In ihrem Antrag (17/10996) forderte Die Linke, ab 2013 einen steuerfinanzierten, stufenweise steigenden Zuschlag einzuführen, der für bis dahin im Osten erworbene Rentenanwartschaften den Wertunterschied zwischen den Rentenwerten Ost und West bis zum Jahresende 2016 sukzessive ausgleichen soll.
Bündnis 90/Die Grünen verlangten in ihrem Antrag (17/12507), noch in dieser Legislaturperiode aller maßgeblichen Bezugsgrößen zur Entstehung und Berechnung der Rente in Ost und West zu vereinheitlichen.
Die SPD setzte sich in ihrem Antrag (17/13963) für eine vollständige Angleichung des aktuellen Rentenwertes (Ost) an den aktuellen Rentenwert (West) in Stufen bis zum 1. Januar 2020 ein.
In einem zweiten Antrag (17/6487) verlangte die SPD, unabhängig von einer Gesamtlösung für ein einheitliches Rentenrecht, Verbesserungen bei den Versicherungszeiten für die Antragsteller umzusetzen.

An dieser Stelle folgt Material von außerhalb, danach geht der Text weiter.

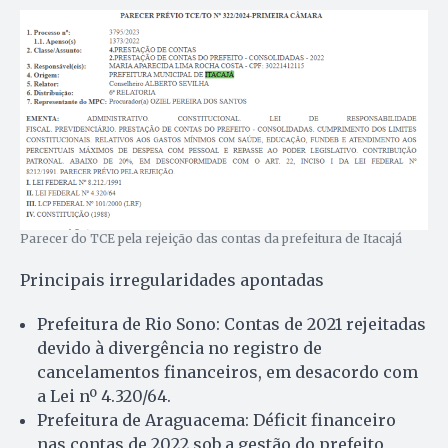
Parecer do TCE pela rejeição das contas da prefeitura de Itacajá
Principais irregularidades apontadas
Prefeitura de Rio Sono: Contas de 2021 rejeitadas
devido à divergência no registro de
cancelamentos financeiros, em desacordo com
a Lei nº 4.320/64.
Prefeitura de Araguacema: Déficit financeiro
nas contas de 2022 sob a gestão do prefeito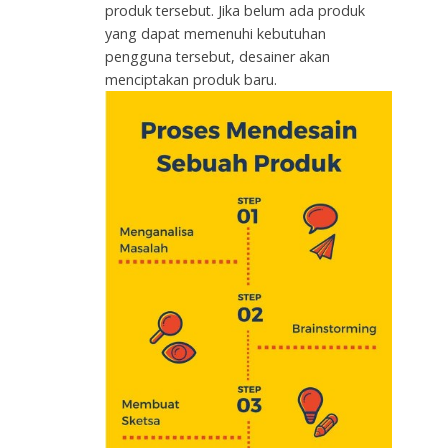
produk tersebut. Jika belum ada produk
yang dapat memenuhi kebutuhan
pengguna tersebut, desainer akan
menciptakan produk baru.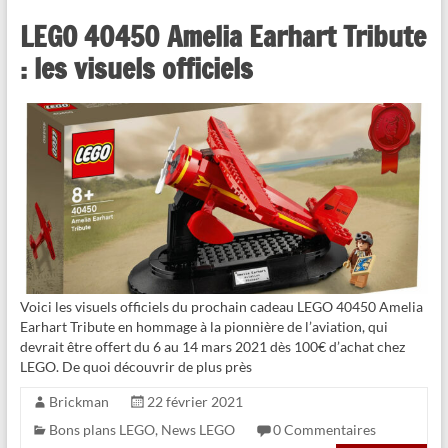
LEGO 40450 Amelia Earhart Tribute
: les visuels officiels
Voici les visuels officiels du prochain cadeau LEGO 40450 Amelia
Earhart Tribute en hommage à la pionnière de l’aviation, qui
devrait être offert du 6 au 14 mars 2021 dès 100€ d’achat chez
LEGO. De quoi découvrir de plus près
Brickman
22 février 2021
Bons plans LEGO
,
News LEGO
0 Commentaires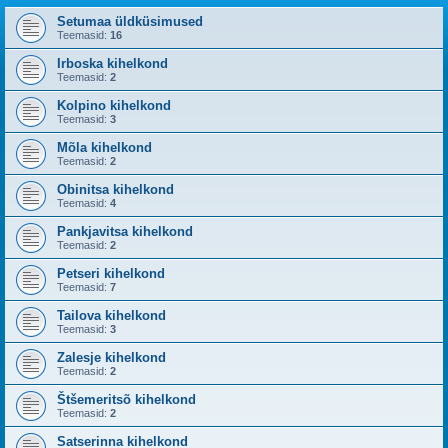
Setumaa üldküsimused
Teemasid:
16
Irboska kihelkond
Teemasid:
2
Kolpino kihelkond
Teemasid:
3
Mõla kihelkond
Teemasid:
2
Obinitsa kihelkond
Teemasid:
4
Pankjavitsa kihelkond
Teemasid:
2
Petseri kihelkond
Teemasid:
7
Tailova kihelkond
Teemasid:
3
Zalesje kihelkond
Teemasid:
2
Štšemeritsõ kihelkond
Teemasid:
2
Satserinna kihelkond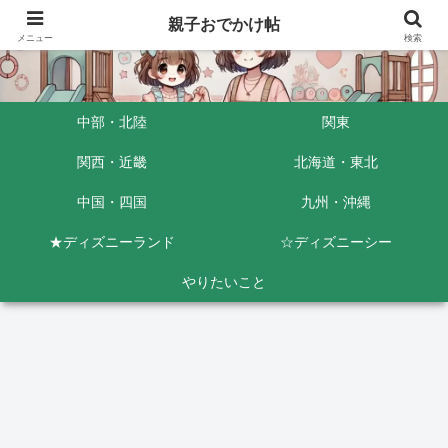
親子おでかけ帖
メニュー
検索
中部・北陸
関東
関西・近畿
北海道・東北
中国・四国
九州・沖縄
★ディズニーランド
☆ディズニーシー
やりたいこと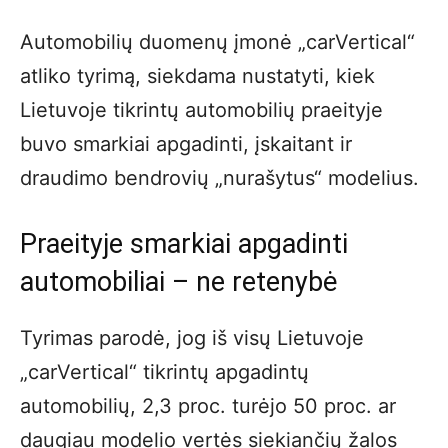
Automobilių duomenų įmonė „carVertical“
atliko tyrimą, siekdama nustatyti, kiek
Lietuvoje tikrintų automobilių praeityje
buvo smarkiai apgadinti, įskaitant ir
draudimo bendrovių „nurašytus“ modelius.
Praeityje smarkiai apgadinti
automobiliai – ne retenybė
Tyrimas parodė, jog iš visų Lietuvoje
„carVertical“ tikrintų apgadintų
automobilių, 2,3 proc. turėjo 50 proc. ar
daugiau modelio vertės siekiančių žalos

So sollte unter anderem die Anrechnung von Kindererziehungszeiten oder des Wehr- und Zivildienstes im Osten nicht mehr zu niedrigeren Rentenanwartschaften als im Westen führen.
In zwei weiteren Anträgen setzten sich sowohl SPD als auch Die Linke (17/7034) für die Einsetzung einer Bund-Länder-Arbeitsgruppe zur Vorbereitung eines Rentenüberleitungsabschlussgesetzes ein. Die Sozialdemokraten verlangten in ihrem Antrag (17/6486) außerdem, einen Härtefallfonds für jene Betroffene einzurichten, deren Ansprüche aus DDR-Zeiten nicht mehr rentenpolitisch zu klären sind.
Zur Debatte standen außerdem noch zwei weitere rentenpolitische Anträge: In einem Antrag der Linken (17/13453) setzte sich die Fraktion für die volle rentenrechtliche Anerkennung der von DDR-Flüchtlingen oder Ausgereisten in der DDR geleisteten Arbeitsjahre ein.
In einem anderen Antrag (17/13493) schlugen die Grünen eine steuerfinanzierte Garantierente vor, die sicherstellt, dass geringe Rentenansprüche von Rentnern mit 30 und mehr Versicherungsjahren so aufgestockt werden, dass die Gesamtrente mindestens 30 Entgeltpunkt enthält.
Die Tatsache, dass es mehr als 20 Jahre nach der Wiedervereinigung noch ein unterschiedliches Rentenrecht in Ost und West gibt, ist für die einen, wie zum Beispiel für Die Linke, ein unhaltbarer Zustand. Für andere, wie die Union, liest sich die Rentenpolitik seit 1990 dagegen als Erfolgsgeschichte.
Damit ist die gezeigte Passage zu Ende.